### Task to complete
Please copy, with no word changed, only the run of lines that opens with the line containing "Page size: 1500x1125." and closes with the last line below.

:: Data to process

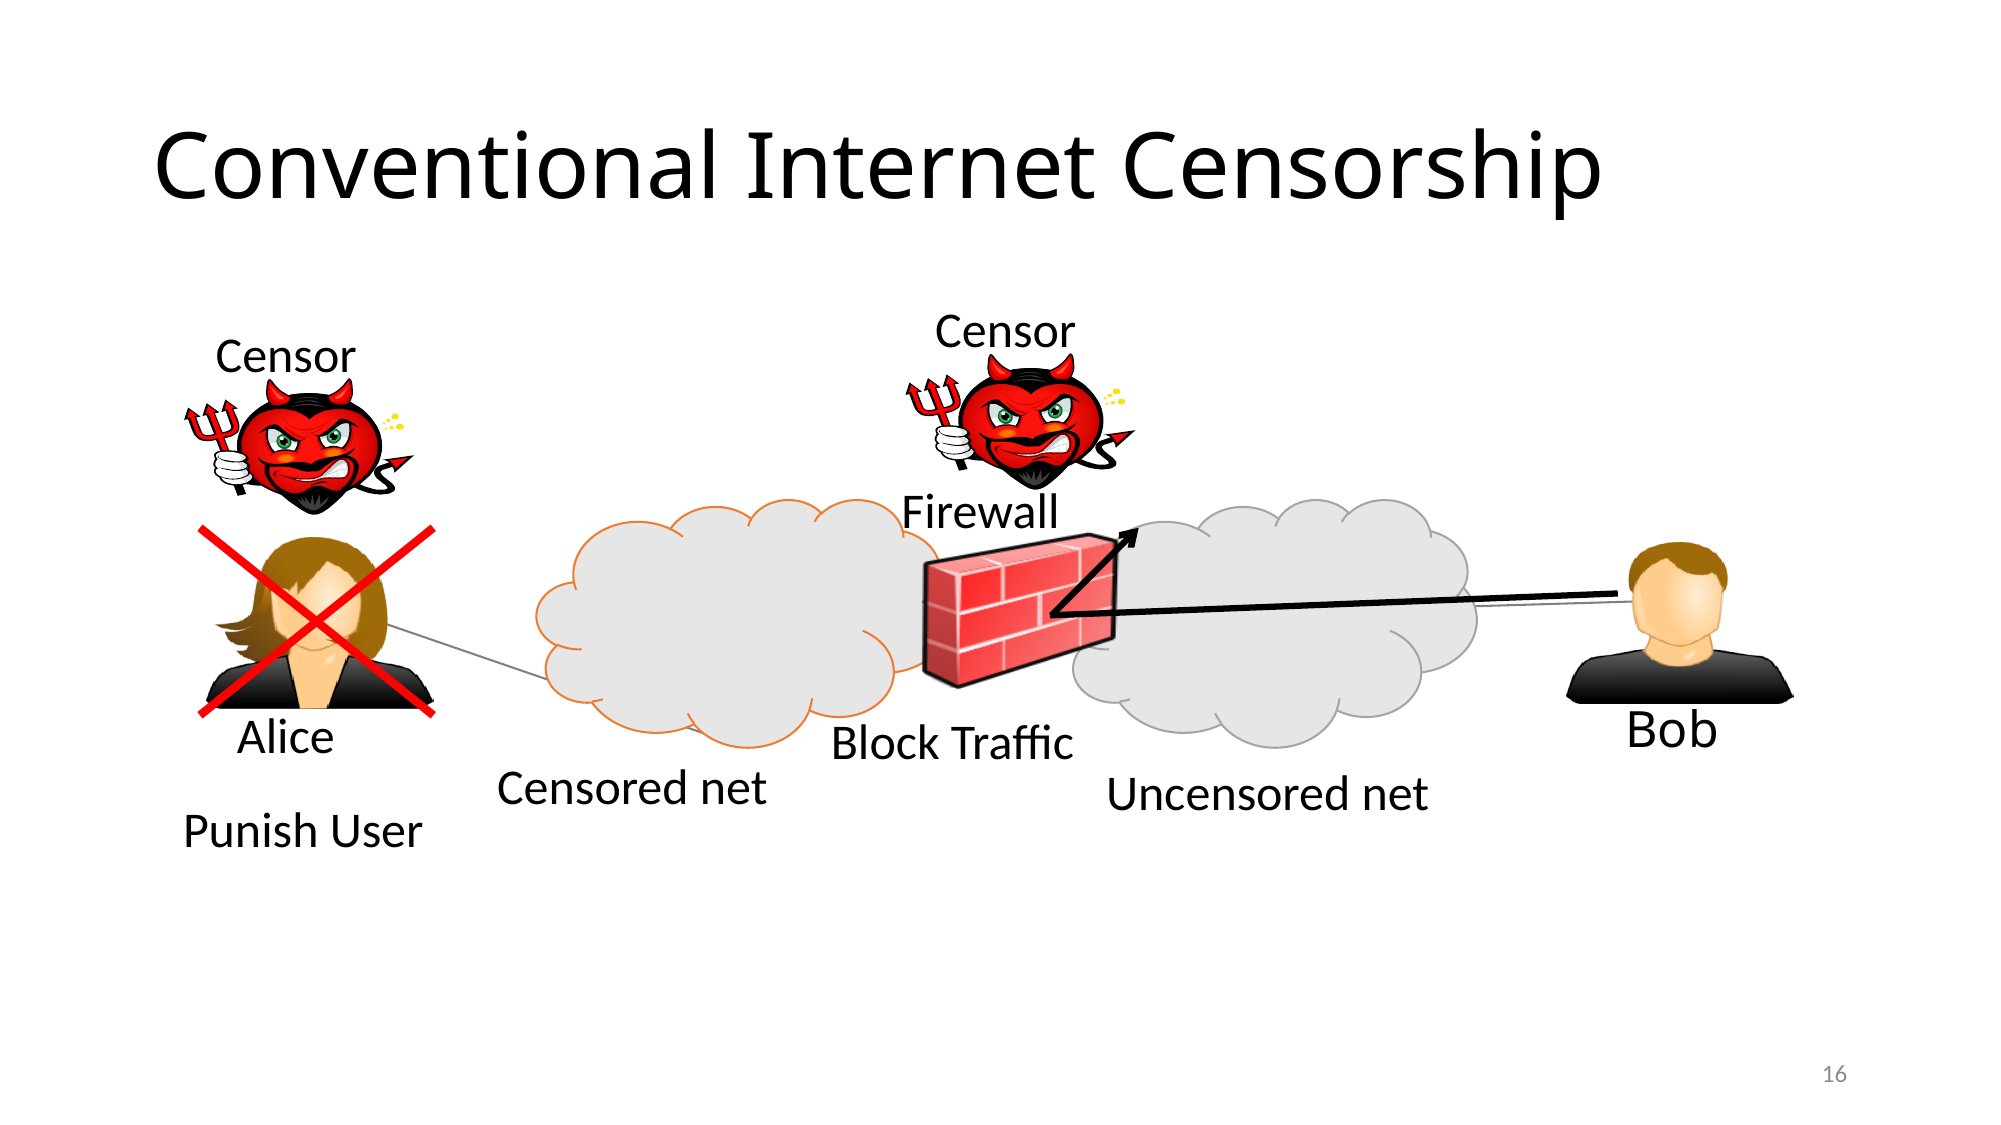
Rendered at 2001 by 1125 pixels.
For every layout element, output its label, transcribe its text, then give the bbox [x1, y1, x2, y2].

text_box Bob [1610, 704, 1734, 765]
title Conventional Internet Censorship [137, 59, 1863, 278]
picture [904, 352, 1137, 491]
picture [1566, 542, 1794, 704]
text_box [1049, 527, 1618, 616]
text_box [1142, 616, 1478, 749]
text_box Punish User [33, 789, 574, 865]
text_box Censored net [482, 746, 783, 822]
text_box [535, 498, 838, 749]
picture [838, 499, 1142, 727]
text_box Censor [920, 290, 1092, 352]
text_box [1197, 498, 1430, 527]
text_box Alice [155, 696, 417, 772]
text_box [199, 527, 434, 716]
text_box Uncensored net [1091, 752, 1445, 828]
text_box [1167, 520, 1196, 527]
text_box Censor [200, 315, 372, 377]
slide_number 16 [1412, 1042, 1863, 1103]
text_box Firewall [886, 471, 1167, 527]
picture [183, 377, 415, 516]
text_box Block Traffic [816, 702, 1090, 777]
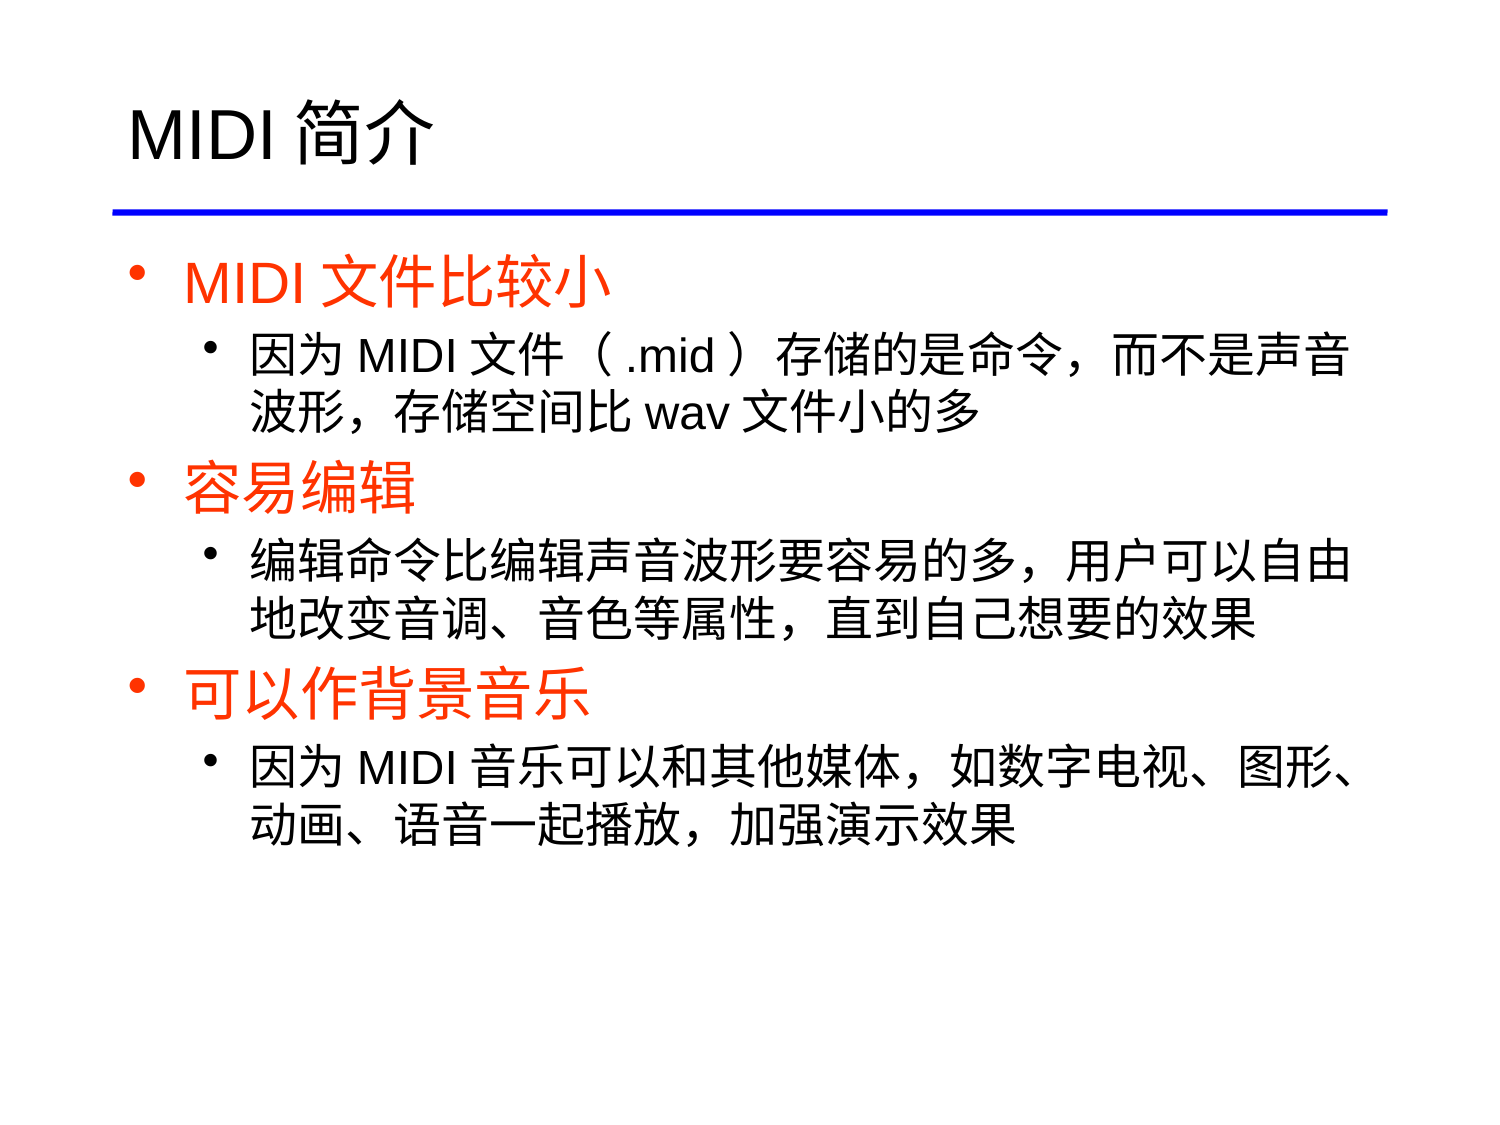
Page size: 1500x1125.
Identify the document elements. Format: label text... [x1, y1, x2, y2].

::::

### Expected output
Page size: 1500x1125.
Identify the document elements. Format: label text... [x1, y1, x2, y2].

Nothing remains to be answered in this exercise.